A revogação foi publicada na última quinta-feira (18) no “Diário Oficial da União”, com a assinatura do então ministro da Educação, Abraham Weintraub, horas antes de ele anunciar a saída do cargo, em um vídeo publicado nas redes sociais com o presidente Jair Bolsonaro. A exoneração de Weintraub foi oficializada no último sábado (20).

 Gilmar Mendes é o relator de ações de três partidos, que acionaram o STF na semana passada para tentar suspender a revogação das medidas de incentivo ao acesso à pós-graduação.

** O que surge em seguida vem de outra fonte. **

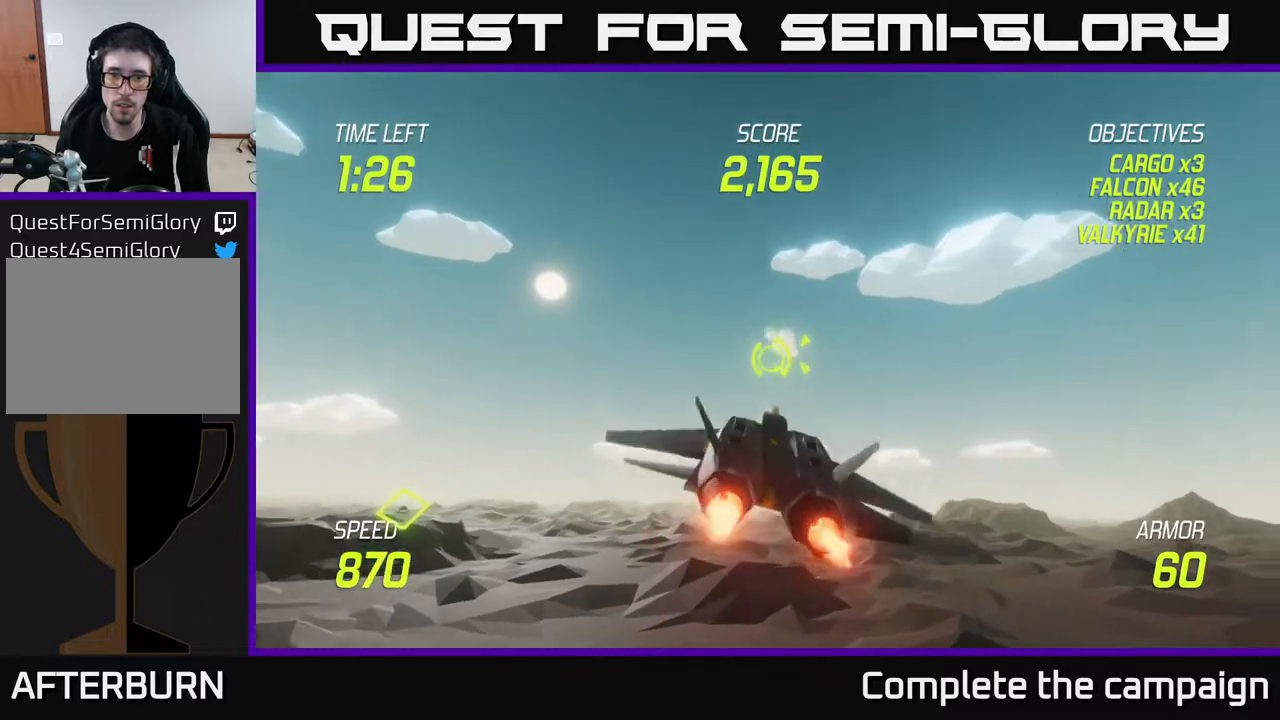
{"buttons": ["L2"], "left_stick": "right", "right_stick": "center", "events": [[67, "L2", "up"], [167, "L2", "down"], [317, "L2", "up"], [383, "L2", "down"]]}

“Intime-se com urgência o Advogado-Geral da União, via WhatsApp, sobre o objeto da presente arguição, para que preste informações em 48 horas. Após o decurso do prazo, voltem os autos conclusos para exame da medida liminar pleiteada”, determinou Mendes.Nas ações, os partidos argumentam que a revogação das ações afirmativas viola preceitos constitucionais.

Portaria revogada

Ao ser publicada, em 2016, a portaria sobre ações afirmativas citava o Estatuto da Igualdade Racial e a constitucionalidade de ações afirmativas, e também considerava que, desde 2014, já havia reserva de vagas em processos seletivos para o serviço público.

De acordo com a norma, universidades e institutos federais de ensino deveriam criar propostas de inclusão “de negros (pretos e pardos), indígenas e pessoas com deficiência em seus programas de pós-graduação (Mestrado, Mestrado Profissional e Doutorado), como Políticas de Ações Afirmativas”, e informar ao MEC.

O ministério, por sua vez, criaria um grupo de trabalho para monitorar as ações. A Coordenação de Aperfeiçoamento de Pessoal de Nível Superior (Capes) faria censos para mensurar a entrada de estudantes desses grupos na pós-graduação.